An exact reprint of every record below is required, with the pictures left out.

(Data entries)
►

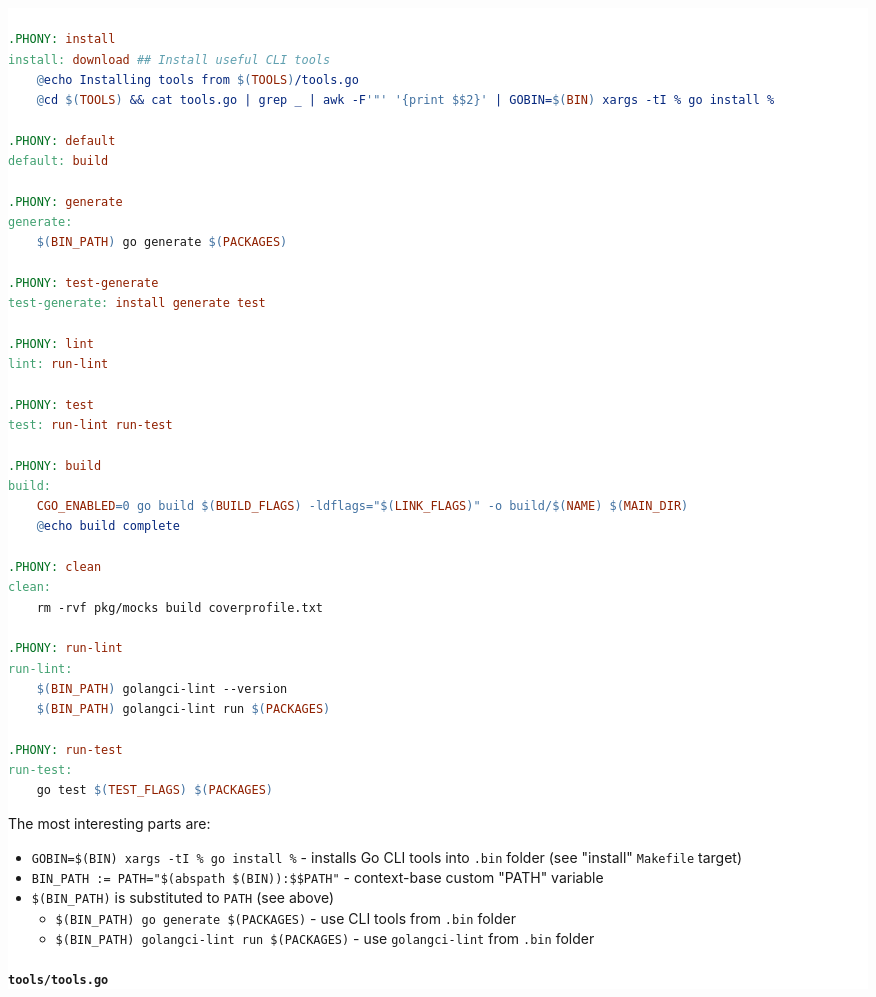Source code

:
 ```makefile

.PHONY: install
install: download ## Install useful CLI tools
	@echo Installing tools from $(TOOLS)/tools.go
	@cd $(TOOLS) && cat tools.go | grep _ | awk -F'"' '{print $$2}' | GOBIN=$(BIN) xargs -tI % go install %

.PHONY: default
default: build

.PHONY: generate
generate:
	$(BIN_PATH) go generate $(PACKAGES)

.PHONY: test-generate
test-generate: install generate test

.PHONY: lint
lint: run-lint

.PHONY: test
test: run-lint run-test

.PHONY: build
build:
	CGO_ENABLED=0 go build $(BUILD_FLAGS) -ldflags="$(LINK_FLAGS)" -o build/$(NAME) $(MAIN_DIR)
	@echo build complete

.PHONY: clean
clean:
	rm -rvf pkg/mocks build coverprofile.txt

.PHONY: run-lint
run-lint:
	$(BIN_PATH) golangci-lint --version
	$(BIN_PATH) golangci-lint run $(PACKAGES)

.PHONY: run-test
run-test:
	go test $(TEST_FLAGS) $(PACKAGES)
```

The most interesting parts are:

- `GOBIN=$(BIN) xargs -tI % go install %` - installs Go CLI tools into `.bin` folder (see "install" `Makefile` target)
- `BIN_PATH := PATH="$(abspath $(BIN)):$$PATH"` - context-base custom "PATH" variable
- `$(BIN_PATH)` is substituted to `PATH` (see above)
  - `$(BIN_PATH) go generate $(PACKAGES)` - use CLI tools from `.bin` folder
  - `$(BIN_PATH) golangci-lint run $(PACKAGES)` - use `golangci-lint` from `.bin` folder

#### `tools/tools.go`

◄

- **OUTPUT BELOW**
Source code

:
 ```makefile

.PHONY: install
install: download ## Install useful CLI tools
	@echo Installing tools from $(TOOLS)/tools.go
	@cd $(TOOLS) && cat tools.go | grep _ | awk -F'"' '{print $$2}' | GOBIN=$(BIN) xargs -tI % go install %

.PHONY: default
default: build

.PHONY: generate
generate:
	$(BIN_PATH) go generate $(PACKAGES)

.PHONY: test-generate
test-generate: install generate test

.PHONY: lint
lint: run-lint

.PHONY: test
test: run-lint run-test

.PHONY: build
build:
	CGO_ENABLED=0 go build $(BUILD_FLAGS) -ldflags="$(LINK_FLAGS)" -o build/$(NAME) $(MAIN_DIR)
	@echo build complete

.PHONY: clean
clean:
	rm -rvf pkg/mocks build coverprofile.txt

.PHONY: run-lint
run-lint:
	$(BIN_PATH) golangci-lint --version
	$(BIN_PATH) golangci-lint run $(PACKAGES)

.PHONY: run-test
run-test:
	go test $(TEST_FLAGS) $(PACKAGES)
```

The most interesting parts are:

- `GOBIN=$(BIN) xargs -tI % go install %` - installs Go CLI tools into `.bin` folder (see "install" `Makefile` target)
- `BIN_PATH := PATH="$(abspath $(BIN)):$$PATH"` - context-base custom "PATH" variable
- `$(BIN_PATH)` is substituted to `PATH` (see above)
  - `$(BIN_PATH) go generate $(PACKAGES)` - use CLI tools from `.bin` folder
  - `$(BIN_PATH) golangci-lint run $(PACKAGES)` - use `golangci-lint` from `.bin` folder

#### `tools/tools.go`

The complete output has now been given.